If it's Christmas, it's time to fire up the grill

December 16, 2009|By Rob Kasper

At Christmastime, I am drawn to fire.

But the flames that attract me are not glowing in a fireplace; rather they are crackling in my barbecue kettle cooker. After all the commotion and tension of the holidays, standing out in the cold and watching a fire sparkle is strangely soothing.

Traditionally on Christmas Eve, I find myself in the backyard in the company of beef tenderloin. I have rubbed it with 1 tablespoon of sea salt and 1/2 tablespoon of black pepper, and I cook it over an indirect charcoal fire until the interior registers 125-130 degrees on an instant-read thermometer. Usually these chilly cooking sessions last about 30 minutes to 40 minutes, depending on the temperature and the wind.

It is a recipe I found some years ago in "The Thrill of the Grill." Written by Chris Schlesinger and John Willoughby, this cookbook is a well-stained favorite, and when I crack it open each December, I experience a rush of good feeling. It's my culinary equivalent of catching the first whiff of this year's Christmas tree.

This is also the time of year to catch up with friends. Recently, I called Schlesinger and other smoky souls across the country and asked them what they grill on Christmas.

In Cambridge, Mass., Schlesinger had this suggestion: "I would go with a fresh ham and a hard cider raisin sauce." The 8-to-10 pound fresh ham is grilled in a roasting pan over charcoal for 2 1/2 hours, basted with maple syrup, then served with raisins soaked in dark rum and a sauce made from the pan juices and cider. The recipe is from his book "How To Cook Meat."

"I made it last Christmas," Schlesinger said, adding that cooking a holiday dinner on the grill is good for family dynamics. "It gets the guys outside," out of the way of the women, he said.

I called Jamie Purviance in Sacramento, Calif. The author of five cookbooks published in cooperation with grill makers Weber-Stephens, Purviance said he was oscillating between a tenderloin covered with pink peppercorns or a turkey brined in apple juice. Both recipes are on the Weber Web site (weber.com/holidaygrilling.)

It was snowing in Sacramento the day I spoke with Purviance. The snow was a rarity, but grilling in December weather presents challenges, he said. On windy winter days, he moves the bottom vents of his kettle cooker to the half-open position to prevent the fire from being extinguished by the wind.

"It is kind of like sailing in bad weather, every moment is different," he said. "Yet it is strangely rewarding. There is a sense of great pride. You are battling the elements."

I caught Steven Raichlen, author of the bestseller "The Barbecue Bible," at his home in Miami. He suggested a dish he found in Bogota, Colombia.

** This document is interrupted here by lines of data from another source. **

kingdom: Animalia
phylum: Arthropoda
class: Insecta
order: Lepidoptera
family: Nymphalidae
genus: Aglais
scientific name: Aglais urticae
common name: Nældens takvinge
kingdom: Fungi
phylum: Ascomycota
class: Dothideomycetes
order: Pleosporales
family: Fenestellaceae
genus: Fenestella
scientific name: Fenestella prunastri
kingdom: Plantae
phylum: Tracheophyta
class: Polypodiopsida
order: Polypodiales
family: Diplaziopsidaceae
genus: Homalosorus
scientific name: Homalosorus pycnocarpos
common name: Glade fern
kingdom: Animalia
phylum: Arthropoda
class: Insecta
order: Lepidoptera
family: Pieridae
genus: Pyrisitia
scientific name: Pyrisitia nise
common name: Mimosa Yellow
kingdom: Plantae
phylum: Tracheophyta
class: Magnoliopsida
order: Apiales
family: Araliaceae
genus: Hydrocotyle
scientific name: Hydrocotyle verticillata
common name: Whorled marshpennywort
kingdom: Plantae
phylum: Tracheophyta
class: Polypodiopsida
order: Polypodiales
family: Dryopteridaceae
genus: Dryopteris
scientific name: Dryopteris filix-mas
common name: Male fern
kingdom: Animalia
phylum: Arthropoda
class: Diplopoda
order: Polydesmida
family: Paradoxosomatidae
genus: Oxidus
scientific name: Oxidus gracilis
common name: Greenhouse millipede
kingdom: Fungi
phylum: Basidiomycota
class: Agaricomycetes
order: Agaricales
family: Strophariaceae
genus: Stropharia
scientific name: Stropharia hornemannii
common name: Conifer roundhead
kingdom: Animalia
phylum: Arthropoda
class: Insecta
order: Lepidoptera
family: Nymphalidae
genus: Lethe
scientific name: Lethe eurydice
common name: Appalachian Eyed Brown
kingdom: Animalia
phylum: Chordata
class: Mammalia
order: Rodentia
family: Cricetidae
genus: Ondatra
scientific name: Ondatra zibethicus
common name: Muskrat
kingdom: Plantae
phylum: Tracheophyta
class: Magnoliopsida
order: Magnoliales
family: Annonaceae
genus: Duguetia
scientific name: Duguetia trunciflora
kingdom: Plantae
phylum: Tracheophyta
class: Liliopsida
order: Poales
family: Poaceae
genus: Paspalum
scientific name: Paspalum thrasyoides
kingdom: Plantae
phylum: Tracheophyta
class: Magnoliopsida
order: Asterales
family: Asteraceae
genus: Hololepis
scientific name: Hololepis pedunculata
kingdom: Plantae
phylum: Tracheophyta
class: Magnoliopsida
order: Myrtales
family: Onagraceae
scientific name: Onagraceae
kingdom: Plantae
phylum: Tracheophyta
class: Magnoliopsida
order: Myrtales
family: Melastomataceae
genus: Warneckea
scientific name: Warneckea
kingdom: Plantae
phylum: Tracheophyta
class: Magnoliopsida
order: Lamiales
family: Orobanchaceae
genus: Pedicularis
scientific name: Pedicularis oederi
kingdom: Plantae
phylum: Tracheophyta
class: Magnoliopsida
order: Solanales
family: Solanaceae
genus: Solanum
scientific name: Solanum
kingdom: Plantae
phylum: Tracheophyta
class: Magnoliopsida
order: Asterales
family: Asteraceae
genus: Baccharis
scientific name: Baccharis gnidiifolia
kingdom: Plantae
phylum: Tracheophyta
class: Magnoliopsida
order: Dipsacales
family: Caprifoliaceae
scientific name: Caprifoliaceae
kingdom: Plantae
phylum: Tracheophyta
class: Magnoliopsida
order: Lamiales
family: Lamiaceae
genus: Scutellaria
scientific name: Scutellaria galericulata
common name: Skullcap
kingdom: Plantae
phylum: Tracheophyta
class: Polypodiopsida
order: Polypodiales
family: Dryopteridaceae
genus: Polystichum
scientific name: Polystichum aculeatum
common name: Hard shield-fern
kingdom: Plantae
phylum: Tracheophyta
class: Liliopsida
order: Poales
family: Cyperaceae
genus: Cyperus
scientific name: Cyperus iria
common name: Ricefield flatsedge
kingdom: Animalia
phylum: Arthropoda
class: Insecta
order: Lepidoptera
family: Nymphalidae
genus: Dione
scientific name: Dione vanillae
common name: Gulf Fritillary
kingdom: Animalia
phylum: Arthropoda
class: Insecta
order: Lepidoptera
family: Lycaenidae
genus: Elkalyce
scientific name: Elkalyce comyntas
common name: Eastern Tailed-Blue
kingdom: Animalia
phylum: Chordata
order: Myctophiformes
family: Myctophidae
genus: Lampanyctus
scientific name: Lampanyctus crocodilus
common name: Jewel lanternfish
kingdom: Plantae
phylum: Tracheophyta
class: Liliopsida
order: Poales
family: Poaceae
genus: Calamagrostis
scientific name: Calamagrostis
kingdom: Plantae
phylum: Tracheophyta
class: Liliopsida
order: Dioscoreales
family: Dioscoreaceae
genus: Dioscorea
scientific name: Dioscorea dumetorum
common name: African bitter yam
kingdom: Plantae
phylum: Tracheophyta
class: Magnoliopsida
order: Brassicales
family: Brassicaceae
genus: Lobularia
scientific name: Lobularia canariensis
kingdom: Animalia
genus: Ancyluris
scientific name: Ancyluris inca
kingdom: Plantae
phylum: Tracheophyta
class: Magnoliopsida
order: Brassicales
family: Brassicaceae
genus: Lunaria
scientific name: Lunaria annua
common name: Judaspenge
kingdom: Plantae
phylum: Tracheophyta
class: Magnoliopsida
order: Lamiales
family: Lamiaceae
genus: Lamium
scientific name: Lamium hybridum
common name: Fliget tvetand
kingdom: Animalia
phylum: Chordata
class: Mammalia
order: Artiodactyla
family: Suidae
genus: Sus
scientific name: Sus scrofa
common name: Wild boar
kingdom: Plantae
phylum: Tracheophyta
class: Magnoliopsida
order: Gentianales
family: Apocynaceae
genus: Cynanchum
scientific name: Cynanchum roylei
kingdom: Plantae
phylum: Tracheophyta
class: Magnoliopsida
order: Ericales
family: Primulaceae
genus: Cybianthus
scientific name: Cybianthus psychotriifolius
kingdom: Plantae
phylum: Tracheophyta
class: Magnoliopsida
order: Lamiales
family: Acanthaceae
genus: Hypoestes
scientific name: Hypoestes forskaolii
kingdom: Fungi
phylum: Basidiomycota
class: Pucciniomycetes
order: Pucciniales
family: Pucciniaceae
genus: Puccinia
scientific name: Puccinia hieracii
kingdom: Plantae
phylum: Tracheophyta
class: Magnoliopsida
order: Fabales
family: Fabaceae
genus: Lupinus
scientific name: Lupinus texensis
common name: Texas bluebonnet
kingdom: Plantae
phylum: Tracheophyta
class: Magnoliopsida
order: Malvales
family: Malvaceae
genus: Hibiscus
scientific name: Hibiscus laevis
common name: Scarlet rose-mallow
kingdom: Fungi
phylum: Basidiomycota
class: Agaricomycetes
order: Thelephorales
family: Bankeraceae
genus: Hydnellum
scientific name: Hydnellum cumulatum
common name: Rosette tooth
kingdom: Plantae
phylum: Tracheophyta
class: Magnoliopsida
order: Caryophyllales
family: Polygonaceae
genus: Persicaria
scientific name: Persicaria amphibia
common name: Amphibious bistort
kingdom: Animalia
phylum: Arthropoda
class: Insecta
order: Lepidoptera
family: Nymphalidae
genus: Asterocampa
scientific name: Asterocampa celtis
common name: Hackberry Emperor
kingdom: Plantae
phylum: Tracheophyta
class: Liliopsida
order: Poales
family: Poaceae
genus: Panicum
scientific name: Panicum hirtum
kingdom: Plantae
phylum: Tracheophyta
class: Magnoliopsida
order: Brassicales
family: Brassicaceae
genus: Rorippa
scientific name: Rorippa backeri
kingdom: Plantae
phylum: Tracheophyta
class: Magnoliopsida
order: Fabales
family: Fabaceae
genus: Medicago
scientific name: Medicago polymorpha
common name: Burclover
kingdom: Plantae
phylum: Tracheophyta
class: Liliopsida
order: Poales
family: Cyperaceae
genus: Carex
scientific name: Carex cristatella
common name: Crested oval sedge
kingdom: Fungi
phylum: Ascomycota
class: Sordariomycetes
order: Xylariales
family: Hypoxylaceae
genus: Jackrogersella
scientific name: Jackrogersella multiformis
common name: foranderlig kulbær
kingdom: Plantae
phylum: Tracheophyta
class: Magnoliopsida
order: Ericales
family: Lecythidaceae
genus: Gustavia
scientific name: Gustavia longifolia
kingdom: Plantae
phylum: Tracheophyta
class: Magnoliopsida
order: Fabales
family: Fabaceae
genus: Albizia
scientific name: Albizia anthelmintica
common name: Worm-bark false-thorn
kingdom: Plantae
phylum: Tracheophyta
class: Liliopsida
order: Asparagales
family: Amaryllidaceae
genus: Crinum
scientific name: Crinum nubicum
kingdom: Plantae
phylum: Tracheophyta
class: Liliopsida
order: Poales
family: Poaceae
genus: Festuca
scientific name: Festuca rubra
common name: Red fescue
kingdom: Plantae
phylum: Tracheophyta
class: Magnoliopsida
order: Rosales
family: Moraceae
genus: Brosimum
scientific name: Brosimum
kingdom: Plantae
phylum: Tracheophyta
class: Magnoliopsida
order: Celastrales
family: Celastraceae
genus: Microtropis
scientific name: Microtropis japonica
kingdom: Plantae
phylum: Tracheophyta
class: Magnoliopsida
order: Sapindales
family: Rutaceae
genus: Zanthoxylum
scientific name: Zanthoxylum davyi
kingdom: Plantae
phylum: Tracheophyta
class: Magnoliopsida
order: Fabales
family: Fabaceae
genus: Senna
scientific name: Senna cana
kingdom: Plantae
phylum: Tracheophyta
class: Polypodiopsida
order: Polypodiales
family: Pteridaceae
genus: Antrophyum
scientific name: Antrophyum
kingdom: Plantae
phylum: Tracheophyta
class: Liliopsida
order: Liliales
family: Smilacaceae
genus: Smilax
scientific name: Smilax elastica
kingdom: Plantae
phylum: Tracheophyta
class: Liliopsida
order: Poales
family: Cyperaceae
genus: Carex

"It is called lomo al trapo, which translates into tenderloin in a cloth," Raichlen told me. "I heard about it and within 24 hours I had booked a flight to Bogota to experience it," he said.

It is a straightforward concept, he said. "You take a clean, damp, white cotton cloth, you cover it with about a quarter-inch of salt, and then you wrap it around the one pound beef tenderloin. You tie it up, then place it on the embers of a fire."

The salt forms a crust, he said, and the cloth sometimes catches fire. You cook it for 17 minutes, flipping it with tongs after the first nine minutes. It looks "like a fire-charred log," he said.

The whole procedure is outlined on Raichlen's Web site (primalgrill.org) and will appear in his new book, "Planet Barbecue" set for release this spring.

All these dishes sounded tempting, but the idea of wrapping beef in a salt crust was especially alluring.

So last weekend I gave lomo al trapo a trial run. I wrapped a two-pound tenderloin in the remnants of a clean, water-soaked T- shirt, covered with a layer of sea salt. I placed the package on glowing coals. At precisely 9 minutes, I turned the meat over. That was when I lost half of the shirt. The cloth that was on the coals had virtually disappeared. The remaining part of the cloth was intact, and when I flipped the meat, the salted cloth formed a shell around it.

At 17 minutes, the meat was still rare, registering a mere 90 degrees. I cooked it until I got a reading close to 120, another 12 minutes. Then I let the meat rest on a cutting board for five minutes. Finally I brushed off the salt with a pastry brush. The meat was flavorful, but too salty. I suspect that my shirt was too thin or my fire not hot enough.

This Christmas Eve, I will be back at the grill, but I think I will cook the traditional way, with the meat over the fire, not in it.